My mom is an avid reader. She probably reads at least a book a week — way more than I do, certainly. But she’s the one who instilled me with a love of the written word.
Ever since I can remember, as a kid, my mom would read to me. I remember such classics as Go Dog. Go!, The Lorax, and Are You My Mother? And she kept reading to me — Winnie the Pooh, A Wrinkle in Time, the Chronicles of Narnia, To Kill a Mockingbird, and tons of others, long after I could read for myself. Bedtime usually started with her reading to me for awhile, then I would read to myself for awhile before going to sleep.
There is absolutely no doubt that this reading helped make me who I am. I (obviously) love stories, I love books and writing and reading (even though I don’t do enough of it). But reading didn’t just get me to like books.
When you read a book, there’s so much more going on. Certainly my vocabulary expanded. I learned about all sorts of interesting things that school wouldn’t have taught me. But as the good folks over at onfiction have determined, reading also opens your mind. It simulates social situations and gives you a better understanding of how people work in the world.
In fact, though I’ve always known that reading as a child has helped me enormously — and though I’ve heard before that it helps develop mental abilities, makes kids smarter and better kids and all that jazz — studies from the people at onfiction have confirmed something more. Reading as a child helps develop one’s empathy, one’s ability to realize that other people have mental states and feelings just like you. It assists with socioemotional development. Basically, it helps children operate in a world inhabited by other people. It makes you a better person.

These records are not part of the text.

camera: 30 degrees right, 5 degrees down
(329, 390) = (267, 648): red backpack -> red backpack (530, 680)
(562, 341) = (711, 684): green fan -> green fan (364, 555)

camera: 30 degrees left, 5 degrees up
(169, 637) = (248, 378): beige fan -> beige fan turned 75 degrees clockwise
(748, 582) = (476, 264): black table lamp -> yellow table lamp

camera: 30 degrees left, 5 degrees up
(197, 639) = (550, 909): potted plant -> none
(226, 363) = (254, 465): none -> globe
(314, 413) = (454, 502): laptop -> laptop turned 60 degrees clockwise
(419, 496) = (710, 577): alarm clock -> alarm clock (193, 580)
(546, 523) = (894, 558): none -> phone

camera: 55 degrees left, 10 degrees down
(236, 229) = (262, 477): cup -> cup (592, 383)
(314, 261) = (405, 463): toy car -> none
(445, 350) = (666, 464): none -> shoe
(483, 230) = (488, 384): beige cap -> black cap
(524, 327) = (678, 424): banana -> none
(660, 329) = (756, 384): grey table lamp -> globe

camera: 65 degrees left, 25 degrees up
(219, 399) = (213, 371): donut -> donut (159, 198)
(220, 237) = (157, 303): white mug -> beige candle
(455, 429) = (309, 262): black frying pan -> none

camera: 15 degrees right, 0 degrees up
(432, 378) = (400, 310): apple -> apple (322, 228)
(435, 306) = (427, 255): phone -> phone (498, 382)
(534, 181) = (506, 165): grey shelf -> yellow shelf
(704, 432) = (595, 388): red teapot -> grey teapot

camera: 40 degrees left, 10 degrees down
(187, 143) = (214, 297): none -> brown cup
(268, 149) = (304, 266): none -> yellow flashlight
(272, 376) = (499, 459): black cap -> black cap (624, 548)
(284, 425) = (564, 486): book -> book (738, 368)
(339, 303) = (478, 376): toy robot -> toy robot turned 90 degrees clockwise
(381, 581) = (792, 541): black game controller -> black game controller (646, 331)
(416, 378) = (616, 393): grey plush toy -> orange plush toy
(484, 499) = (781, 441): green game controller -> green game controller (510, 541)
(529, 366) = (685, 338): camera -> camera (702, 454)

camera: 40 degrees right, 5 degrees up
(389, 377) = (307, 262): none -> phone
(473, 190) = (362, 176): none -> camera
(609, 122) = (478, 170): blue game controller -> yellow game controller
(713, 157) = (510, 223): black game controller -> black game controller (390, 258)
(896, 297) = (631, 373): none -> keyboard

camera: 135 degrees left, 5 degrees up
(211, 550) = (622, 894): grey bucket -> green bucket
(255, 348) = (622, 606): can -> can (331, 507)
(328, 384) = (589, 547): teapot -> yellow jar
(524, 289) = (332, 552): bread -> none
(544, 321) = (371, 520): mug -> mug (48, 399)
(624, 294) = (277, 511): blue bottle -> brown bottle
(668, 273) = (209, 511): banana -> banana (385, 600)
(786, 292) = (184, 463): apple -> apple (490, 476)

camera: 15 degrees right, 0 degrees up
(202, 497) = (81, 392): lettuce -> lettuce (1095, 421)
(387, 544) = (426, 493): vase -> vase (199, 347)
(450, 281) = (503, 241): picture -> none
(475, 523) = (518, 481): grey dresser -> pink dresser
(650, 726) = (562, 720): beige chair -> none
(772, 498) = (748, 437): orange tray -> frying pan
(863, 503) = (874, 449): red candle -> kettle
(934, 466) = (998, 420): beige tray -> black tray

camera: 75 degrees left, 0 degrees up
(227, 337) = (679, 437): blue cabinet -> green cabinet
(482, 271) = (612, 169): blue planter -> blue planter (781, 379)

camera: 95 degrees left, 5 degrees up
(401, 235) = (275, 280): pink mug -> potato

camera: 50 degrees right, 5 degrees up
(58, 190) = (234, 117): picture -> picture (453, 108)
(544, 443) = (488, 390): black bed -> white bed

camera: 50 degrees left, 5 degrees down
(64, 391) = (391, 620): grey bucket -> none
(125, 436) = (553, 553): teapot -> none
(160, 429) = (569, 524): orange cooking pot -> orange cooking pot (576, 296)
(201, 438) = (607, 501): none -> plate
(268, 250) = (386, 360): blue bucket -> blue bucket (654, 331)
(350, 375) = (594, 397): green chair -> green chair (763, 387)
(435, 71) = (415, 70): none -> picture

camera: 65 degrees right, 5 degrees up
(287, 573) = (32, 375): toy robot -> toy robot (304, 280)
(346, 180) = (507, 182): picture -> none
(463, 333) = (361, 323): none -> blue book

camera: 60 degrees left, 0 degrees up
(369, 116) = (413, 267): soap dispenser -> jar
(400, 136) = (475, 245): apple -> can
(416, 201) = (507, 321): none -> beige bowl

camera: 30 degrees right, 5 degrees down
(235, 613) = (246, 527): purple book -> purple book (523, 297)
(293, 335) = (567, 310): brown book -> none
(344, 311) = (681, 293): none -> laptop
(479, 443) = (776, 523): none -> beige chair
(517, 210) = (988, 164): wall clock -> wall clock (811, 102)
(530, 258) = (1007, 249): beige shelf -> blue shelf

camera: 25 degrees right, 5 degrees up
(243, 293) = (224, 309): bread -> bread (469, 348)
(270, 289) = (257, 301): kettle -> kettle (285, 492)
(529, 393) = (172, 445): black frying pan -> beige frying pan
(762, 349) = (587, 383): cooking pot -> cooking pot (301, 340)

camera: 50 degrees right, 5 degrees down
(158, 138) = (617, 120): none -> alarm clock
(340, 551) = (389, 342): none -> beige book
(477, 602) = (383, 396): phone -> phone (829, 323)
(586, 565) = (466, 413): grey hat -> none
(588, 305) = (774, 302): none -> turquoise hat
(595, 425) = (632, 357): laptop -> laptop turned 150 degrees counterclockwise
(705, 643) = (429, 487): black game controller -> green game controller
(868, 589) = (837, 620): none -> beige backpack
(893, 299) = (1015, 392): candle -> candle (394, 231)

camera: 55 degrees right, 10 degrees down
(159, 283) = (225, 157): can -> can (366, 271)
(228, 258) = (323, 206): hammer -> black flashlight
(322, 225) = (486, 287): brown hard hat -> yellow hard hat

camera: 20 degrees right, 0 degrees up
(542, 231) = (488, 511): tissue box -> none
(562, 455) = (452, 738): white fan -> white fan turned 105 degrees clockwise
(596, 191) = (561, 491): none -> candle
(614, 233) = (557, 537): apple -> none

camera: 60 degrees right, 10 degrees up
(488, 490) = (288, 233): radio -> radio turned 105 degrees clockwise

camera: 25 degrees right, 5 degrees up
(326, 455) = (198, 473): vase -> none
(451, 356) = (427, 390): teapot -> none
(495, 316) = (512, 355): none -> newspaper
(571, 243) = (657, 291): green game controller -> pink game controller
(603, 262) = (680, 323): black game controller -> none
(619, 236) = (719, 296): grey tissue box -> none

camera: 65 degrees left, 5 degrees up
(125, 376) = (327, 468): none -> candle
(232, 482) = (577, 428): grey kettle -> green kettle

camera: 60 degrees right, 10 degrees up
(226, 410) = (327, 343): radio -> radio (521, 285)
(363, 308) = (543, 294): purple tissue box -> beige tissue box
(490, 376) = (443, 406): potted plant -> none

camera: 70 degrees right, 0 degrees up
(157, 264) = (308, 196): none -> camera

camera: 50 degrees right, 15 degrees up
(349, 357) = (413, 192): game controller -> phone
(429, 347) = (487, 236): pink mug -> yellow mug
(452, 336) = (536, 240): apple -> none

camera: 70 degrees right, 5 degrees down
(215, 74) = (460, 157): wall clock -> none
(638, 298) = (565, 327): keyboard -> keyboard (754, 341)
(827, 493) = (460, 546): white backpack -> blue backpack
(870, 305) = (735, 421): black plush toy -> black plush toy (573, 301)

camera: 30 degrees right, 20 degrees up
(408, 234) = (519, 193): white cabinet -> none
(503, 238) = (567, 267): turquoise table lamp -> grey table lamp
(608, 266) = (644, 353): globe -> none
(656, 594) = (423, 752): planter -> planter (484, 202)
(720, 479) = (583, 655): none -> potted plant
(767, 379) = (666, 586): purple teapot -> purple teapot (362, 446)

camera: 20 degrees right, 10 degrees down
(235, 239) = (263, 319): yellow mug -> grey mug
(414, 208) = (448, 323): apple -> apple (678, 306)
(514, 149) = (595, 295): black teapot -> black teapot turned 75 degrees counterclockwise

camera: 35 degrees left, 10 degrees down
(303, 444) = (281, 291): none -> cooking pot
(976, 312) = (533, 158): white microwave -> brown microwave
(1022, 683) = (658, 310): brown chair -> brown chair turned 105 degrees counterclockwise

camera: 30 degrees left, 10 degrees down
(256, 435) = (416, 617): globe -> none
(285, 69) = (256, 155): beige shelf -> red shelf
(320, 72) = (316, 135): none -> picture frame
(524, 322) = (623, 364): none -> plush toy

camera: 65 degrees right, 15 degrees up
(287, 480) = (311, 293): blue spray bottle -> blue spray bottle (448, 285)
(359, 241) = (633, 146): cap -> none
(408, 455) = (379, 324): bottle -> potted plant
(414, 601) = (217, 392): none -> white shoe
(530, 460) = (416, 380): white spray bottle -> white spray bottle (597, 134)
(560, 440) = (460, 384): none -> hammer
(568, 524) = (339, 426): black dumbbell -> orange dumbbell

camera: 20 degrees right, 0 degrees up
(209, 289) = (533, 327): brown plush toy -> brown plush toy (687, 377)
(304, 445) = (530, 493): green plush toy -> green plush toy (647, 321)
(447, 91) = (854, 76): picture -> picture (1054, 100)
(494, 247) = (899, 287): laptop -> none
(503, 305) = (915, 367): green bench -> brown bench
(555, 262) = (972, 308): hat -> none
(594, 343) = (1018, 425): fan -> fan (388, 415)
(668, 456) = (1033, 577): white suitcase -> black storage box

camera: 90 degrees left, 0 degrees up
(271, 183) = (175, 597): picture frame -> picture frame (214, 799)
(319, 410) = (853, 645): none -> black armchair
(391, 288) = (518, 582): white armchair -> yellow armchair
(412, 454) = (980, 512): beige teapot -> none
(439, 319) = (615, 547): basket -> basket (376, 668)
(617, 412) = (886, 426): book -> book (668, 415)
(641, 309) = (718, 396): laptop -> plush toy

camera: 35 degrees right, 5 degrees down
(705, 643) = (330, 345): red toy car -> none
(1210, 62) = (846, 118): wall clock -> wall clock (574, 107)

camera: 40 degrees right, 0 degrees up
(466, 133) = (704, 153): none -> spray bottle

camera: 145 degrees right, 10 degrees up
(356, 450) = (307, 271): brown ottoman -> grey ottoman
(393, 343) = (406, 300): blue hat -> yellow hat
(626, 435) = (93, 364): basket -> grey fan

I could turn this into a moral crusade for the benefits of reading to your children, that all parents should do it, that everyone should read as much and as often as possible. All of that is, I think, true. But you can make that leap.
No, I’m going to end this a little more personally. Because my mom did that. She read to me constantly, and she read to me for years and years. I would not be who I am without that. So, thanks Mom, for enriching my vocabulary and my knowledge of the world, for helping develop my empathy and expanding my socioemotional awareness.
Thanks, Mom, for making me love stories.